If English is the language used, that is all you need to install. If you require another language, you must install additional tesseract language packs. Examples are tesseract-ocr-rus for Russian, tesseract-ocr-deu for German, and tesseract-ocr-fra for French.

OCR Procedure

  1. Scan the pages using SimpleScan.
  2. Save the image.
  3. Run the tesseract command:
    $ tesseract OnWritingWell.jpg out
    Tesseract Open Source OCR Engine v3.02 with Leptonica
    

    The first parameter is the input image filename. The second parameter is the desired basename of the output text file. The default txt extension is added to the basename, e.g., out.txt.

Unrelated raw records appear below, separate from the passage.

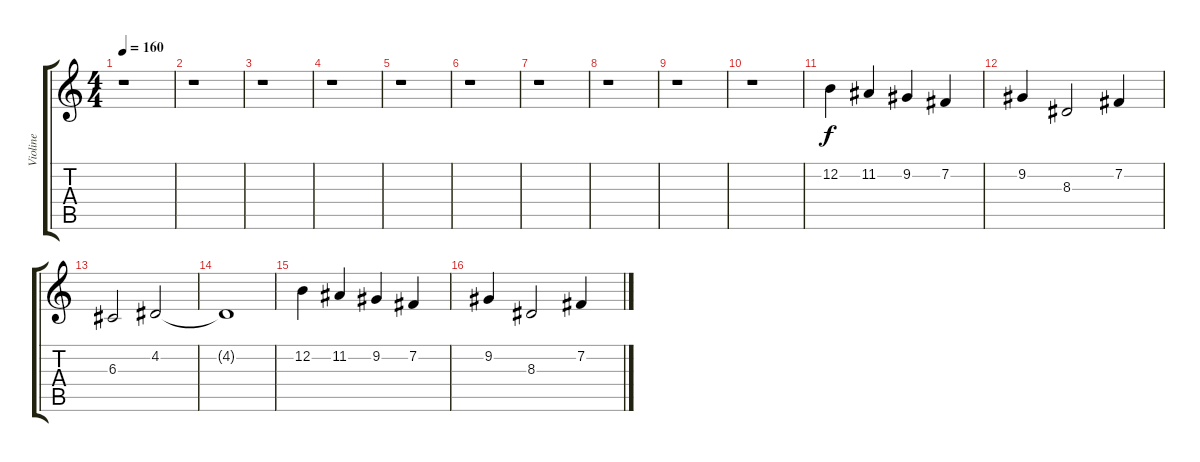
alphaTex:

\track ("Violine" "Violine") {instrument violin}
\staff {score tabs}
\tuning (E4 B3 G3 D3 A2 E2) {hide}
\ts (4 4)
\tempo 160
\clef g2
\ks c
r.1{dy f} |
r.1 |
r.1 |
r.1 |
r.1 |
r.1 |
r.1 |
r.1 |
r.1 |
r.1 |
12.2.4 11.2.4 9.2.4 7.2.4 |
9.2.4 8.3.2 7.2.4 |
6.3.2 4.2.2 |
4.2{t}.1 |
12.2.4 11.2.4 9.2.4 7.2.4 |
9.2.4 8.3.2 7.2.4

    If the language is not English, you need to specify the language on the command line using a 3-character language code (refer to the tesseract man page). The following command specifies the use of 3 languages: Russian, German and French.

    $ tesseract OnWritingWell.jpg myout  -l rus+deu+fra 
    

Accuracy

In the above example, there were a total of 734 words. Within the output text file, 119 words (16% of total) require some form of manual correction. This roughly translates to 84% OCR accuracy. The sample size is too small to be scientific, or statistically valid. What is the performance that you are getting from OCR?